__読解本文__.
· · ·
2019-03-27 11:44:08 | 言の葉綴り
69良寛⑧ー隠者5ー書の自然性としての良寛 書の母型

良寛 吉本隆明著 株式会社春秋社
発行所 1992年2月1日発行より
抜粋



1良寛
隠者 5 書の自然性としての良寛
書の母型

ここで良寛の「書」の課題につき当ってみたいとおもいます。「書」についてはまったくわかりませんし、
「書」をやったこともありませんから、まったくだめなのですが、良寛にとって「書」は大切だとおもわれますので、良寛の「書」についてできるだけ言葉で近づいてみたいとおもいます。
いつも良寛の「書」はとてもいいなあという実感をもちます。ところで何がいいんだ、どこがいいんだということをいってもらいたい、といわれるとうまくあらわせません。吉野秀雄みたいな良寛研究家が良寛の「書」についていっても、何もいっていないとおなじじゃないかとおもいます。「書」を良寛の宗教性とか意識の微細な色あいとか、においとか、音とか、そういうものをちゃんと言葉にするための手段として、とても本質的なものだったのではないでしょうか。良寛の「書」を言葉で微細にいえたら、かなりな度合で良寛の内面を知ることができたということになるような気がします。
良寛の「書」には、ちゃんとていねいに書いた楷書があります。そうかとおもうと、じぶんの作った漢詩かなにかをすごく草書化した流麗な書があります。それから仮名書きだけの流麗な「書」もあります。それから仮名書きと漢字を交じえた「書」もあります。しかし良寛の「書」とは何なのかをみるばあい概していえば、楷書と草書化された漢字の両方をみればいいんじゃないかなとおもいます。これはちょっといいかげんなことをいっていることになるかもしれません。つまりぼくは良寛の「書」を一冊に集めてそれを片端からみたとか、一堂に集めているのをみたとかということはないものですから、もしかしたらまちがうかもしれません。平仮名だけの文字が重要なことになるかもしれませんし、あるいは知識、教養の面からまちがうかもしれませんから、それは承知していただきたいとおもいます。
このばあい、何を良寛の「書」の母型といいましょうか、基本型としてみるかといえば、楷書を基本型としてみるべきだとおもいます。ここに良寛の楷書のひとつの例のコピー(当方注1)があります。これの何をどうみたらよいでしょうか。
· · ·
__データ抜粋__.

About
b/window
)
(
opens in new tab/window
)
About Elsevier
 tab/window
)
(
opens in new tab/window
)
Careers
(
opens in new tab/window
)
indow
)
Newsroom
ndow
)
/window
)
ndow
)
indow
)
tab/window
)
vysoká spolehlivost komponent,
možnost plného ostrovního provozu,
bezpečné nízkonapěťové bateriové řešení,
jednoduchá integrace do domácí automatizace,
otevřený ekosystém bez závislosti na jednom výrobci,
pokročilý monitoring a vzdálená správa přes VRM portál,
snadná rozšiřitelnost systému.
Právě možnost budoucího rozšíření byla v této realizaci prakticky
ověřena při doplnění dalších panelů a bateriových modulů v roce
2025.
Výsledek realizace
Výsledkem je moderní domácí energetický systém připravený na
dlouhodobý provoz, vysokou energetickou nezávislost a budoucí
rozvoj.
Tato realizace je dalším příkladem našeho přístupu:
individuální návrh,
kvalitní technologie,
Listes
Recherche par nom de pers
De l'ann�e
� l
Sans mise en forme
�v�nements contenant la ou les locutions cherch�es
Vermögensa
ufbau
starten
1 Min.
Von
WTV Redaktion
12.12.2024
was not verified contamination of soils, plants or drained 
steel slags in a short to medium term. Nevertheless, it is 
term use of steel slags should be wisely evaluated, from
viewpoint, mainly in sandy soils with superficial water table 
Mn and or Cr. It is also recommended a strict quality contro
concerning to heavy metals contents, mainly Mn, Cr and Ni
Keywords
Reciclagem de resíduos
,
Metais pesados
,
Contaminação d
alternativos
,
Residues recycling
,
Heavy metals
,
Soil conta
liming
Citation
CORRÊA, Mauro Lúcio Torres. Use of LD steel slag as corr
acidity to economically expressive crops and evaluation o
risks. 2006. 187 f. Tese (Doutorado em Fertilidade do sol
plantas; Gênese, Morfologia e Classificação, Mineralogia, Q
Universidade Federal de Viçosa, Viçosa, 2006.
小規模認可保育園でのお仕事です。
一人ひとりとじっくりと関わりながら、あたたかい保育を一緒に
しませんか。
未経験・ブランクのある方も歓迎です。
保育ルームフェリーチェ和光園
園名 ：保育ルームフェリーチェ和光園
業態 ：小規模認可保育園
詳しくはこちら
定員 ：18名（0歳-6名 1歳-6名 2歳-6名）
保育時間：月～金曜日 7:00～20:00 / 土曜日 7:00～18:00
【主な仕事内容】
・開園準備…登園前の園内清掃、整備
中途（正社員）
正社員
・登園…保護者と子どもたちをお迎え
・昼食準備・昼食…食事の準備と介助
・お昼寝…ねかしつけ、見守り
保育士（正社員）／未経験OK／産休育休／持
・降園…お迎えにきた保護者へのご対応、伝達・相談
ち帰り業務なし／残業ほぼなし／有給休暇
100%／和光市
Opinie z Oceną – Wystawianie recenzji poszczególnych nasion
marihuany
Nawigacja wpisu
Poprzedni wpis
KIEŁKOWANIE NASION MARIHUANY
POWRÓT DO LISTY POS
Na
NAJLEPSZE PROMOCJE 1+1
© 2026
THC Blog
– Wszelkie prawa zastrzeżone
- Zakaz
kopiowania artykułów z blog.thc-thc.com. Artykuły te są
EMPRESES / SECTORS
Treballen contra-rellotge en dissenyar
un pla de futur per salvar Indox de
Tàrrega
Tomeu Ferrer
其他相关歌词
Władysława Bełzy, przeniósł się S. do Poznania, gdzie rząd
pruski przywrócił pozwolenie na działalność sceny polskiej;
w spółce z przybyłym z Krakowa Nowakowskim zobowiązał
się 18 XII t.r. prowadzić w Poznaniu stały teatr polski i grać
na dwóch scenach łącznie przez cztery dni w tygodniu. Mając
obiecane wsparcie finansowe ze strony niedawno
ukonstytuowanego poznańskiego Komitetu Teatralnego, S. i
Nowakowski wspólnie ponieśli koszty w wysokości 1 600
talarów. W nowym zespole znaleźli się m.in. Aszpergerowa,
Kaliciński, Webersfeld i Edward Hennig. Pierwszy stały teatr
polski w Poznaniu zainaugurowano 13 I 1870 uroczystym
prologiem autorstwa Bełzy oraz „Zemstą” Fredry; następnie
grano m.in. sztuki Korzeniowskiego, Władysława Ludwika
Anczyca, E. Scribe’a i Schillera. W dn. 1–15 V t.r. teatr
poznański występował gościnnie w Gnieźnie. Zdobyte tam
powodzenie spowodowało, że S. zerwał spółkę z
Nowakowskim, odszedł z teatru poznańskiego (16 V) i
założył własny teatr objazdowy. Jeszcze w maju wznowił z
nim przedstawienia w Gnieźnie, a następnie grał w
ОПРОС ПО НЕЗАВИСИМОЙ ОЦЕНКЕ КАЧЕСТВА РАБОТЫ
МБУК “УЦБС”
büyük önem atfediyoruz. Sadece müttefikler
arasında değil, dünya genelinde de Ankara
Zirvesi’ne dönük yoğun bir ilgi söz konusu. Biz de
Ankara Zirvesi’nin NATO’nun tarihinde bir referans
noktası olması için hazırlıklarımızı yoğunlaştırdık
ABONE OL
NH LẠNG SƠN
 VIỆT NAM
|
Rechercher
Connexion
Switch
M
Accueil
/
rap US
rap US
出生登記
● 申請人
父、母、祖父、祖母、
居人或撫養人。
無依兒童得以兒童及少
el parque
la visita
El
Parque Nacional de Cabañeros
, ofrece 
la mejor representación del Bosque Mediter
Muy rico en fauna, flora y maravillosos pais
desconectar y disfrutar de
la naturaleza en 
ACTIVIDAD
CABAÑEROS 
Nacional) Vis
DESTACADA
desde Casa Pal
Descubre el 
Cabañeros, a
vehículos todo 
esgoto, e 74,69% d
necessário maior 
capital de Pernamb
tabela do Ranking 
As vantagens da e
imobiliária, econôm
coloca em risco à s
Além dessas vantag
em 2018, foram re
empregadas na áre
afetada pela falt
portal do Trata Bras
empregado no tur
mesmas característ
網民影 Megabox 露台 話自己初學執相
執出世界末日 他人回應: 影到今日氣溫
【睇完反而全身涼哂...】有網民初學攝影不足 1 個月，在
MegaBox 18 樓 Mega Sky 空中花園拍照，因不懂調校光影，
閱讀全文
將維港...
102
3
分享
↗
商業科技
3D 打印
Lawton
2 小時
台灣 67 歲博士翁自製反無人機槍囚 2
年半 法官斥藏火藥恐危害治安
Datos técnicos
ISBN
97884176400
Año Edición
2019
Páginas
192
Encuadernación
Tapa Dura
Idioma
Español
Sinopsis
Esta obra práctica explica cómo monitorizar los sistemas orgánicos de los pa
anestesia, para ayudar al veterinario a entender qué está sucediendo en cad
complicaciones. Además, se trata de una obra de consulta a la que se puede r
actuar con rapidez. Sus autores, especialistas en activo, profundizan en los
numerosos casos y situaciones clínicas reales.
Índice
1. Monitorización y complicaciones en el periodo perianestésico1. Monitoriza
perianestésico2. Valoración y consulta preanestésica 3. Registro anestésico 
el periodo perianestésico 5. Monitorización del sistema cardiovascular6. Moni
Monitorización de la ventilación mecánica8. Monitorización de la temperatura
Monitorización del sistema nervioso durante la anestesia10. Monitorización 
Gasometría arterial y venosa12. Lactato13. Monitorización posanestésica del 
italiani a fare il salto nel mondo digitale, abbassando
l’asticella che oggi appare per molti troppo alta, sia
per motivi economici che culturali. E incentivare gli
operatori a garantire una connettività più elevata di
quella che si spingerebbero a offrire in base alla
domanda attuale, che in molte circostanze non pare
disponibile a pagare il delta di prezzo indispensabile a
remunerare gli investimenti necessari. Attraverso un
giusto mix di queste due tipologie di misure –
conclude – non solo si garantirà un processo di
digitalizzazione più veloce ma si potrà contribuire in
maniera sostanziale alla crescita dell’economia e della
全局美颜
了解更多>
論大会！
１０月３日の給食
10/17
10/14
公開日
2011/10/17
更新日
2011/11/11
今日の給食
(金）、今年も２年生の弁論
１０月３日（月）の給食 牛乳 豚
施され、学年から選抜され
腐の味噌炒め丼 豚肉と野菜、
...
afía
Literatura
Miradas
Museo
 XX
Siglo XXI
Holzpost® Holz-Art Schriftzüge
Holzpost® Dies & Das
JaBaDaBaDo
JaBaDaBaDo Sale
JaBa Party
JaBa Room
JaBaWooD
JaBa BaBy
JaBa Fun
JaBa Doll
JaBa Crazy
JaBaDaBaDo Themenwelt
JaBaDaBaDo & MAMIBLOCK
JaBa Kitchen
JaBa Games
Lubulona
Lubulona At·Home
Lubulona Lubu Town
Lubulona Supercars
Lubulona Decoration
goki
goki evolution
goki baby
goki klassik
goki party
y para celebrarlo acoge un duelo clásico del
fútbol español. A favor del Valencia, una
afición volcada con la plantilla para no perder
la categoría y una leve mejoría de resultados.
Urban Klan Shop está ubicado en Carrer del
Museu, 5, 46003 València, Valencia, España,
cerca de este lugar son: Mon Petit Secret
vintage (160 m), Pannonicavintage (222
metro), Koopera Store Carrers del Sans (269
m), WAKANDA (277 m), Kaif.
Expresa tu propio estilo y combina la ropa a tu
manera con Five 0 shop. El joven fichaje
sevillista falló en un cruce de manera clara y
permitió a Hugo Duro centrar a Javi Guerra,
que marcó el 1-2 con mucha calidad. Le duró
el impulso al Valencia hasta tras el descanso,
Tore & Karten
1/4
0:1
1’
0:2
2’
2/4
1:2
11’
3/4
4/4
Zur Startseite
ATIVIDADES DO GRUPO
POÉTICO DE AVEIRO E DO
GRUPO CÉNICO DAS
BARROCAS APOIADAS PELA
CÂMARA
· · ·
__練習問題__.
A - 良寛の書についての文章を読んで、次の問いに答えなさい。
(i) 良寛の「書」とは何かをみるとき、概していえば何と何の両方をみればよいと筆者は述べているか。
(ii) 良寛の「書」の母型、つまり基本型として何をみるべきだと筆者は考えているか。
(iii) 良寛の「書」について何をいっても、何もいっていないのとおなじではないかと筆者が評している良寛研究家はだれか。
B - 良寛の書についての文章で挙げられている、良寛の「書」の種類をすべて書き出しなさい。
C - 良寛の書についての文章を、最後の一文のあとから書き継ぎなさい。

__解答__.
A -
(i) 楷書と草書化された漢字
(ii) 楷書
(iii) 吉野秀雄

B -
・ちゃんとていねいに書いた楷書
・じぶんの作った漢詩かなにかをすごく草書化した流麗な書
・仮名書きだけの流麗な「書」
・仮名書きと漢字を交じえた「書」

C -
ひとつの例のコピー
(当方注1)舎利礼(しゃりらい)
舎利礼文は大乗仏教の教典のひとつで釈迦の遺骨(仏舎利)を礼拝する内容から始まる。
特に、曹洞宗では開祖道元の火葬際に読誦されたことから重要視されている。

〈舎利礼〉良寛書



〈舎利礼文〉





はじめに「書」の文字のバックグラウンドになっている空間を、ひとつの「自然」とかんがえて、そのバックグラウンドのなかで、どこまで「自然」がひとつの世界としてみれるか、というように「書」をみてみたいとおもいます。つまりこの「書」をみまして、書の紙のところを「自然」とかんがえるわけです。そこにもやもやと文字が存在すると比喩的にみなしてみます。
それをみて、そのバックグラウンドになっている自然性がどこまで同一だとかんがえられるかを直観的に測れたらとおもいます。つまり同一性とみなしうるバックグラウンドの空間は、このなかでどこまでだろうかな、というふうにかんがえてほしいのです。このばあいどこまで、という意味あいはとてもメタフィジカルな意味になります。「書」の本質にかかわりがありそうだからです。つまりどこまで平面の空白部分を占めているかという可視的な意味は全然ありません。ただこの書をみたとき、そのバックグラウンドになっているものを自然性というふうにかんがえて、その自然性というものを、同一という意識でみられるのはこの書のなかで、どこまでかなというふうにかんがえてほしいということです。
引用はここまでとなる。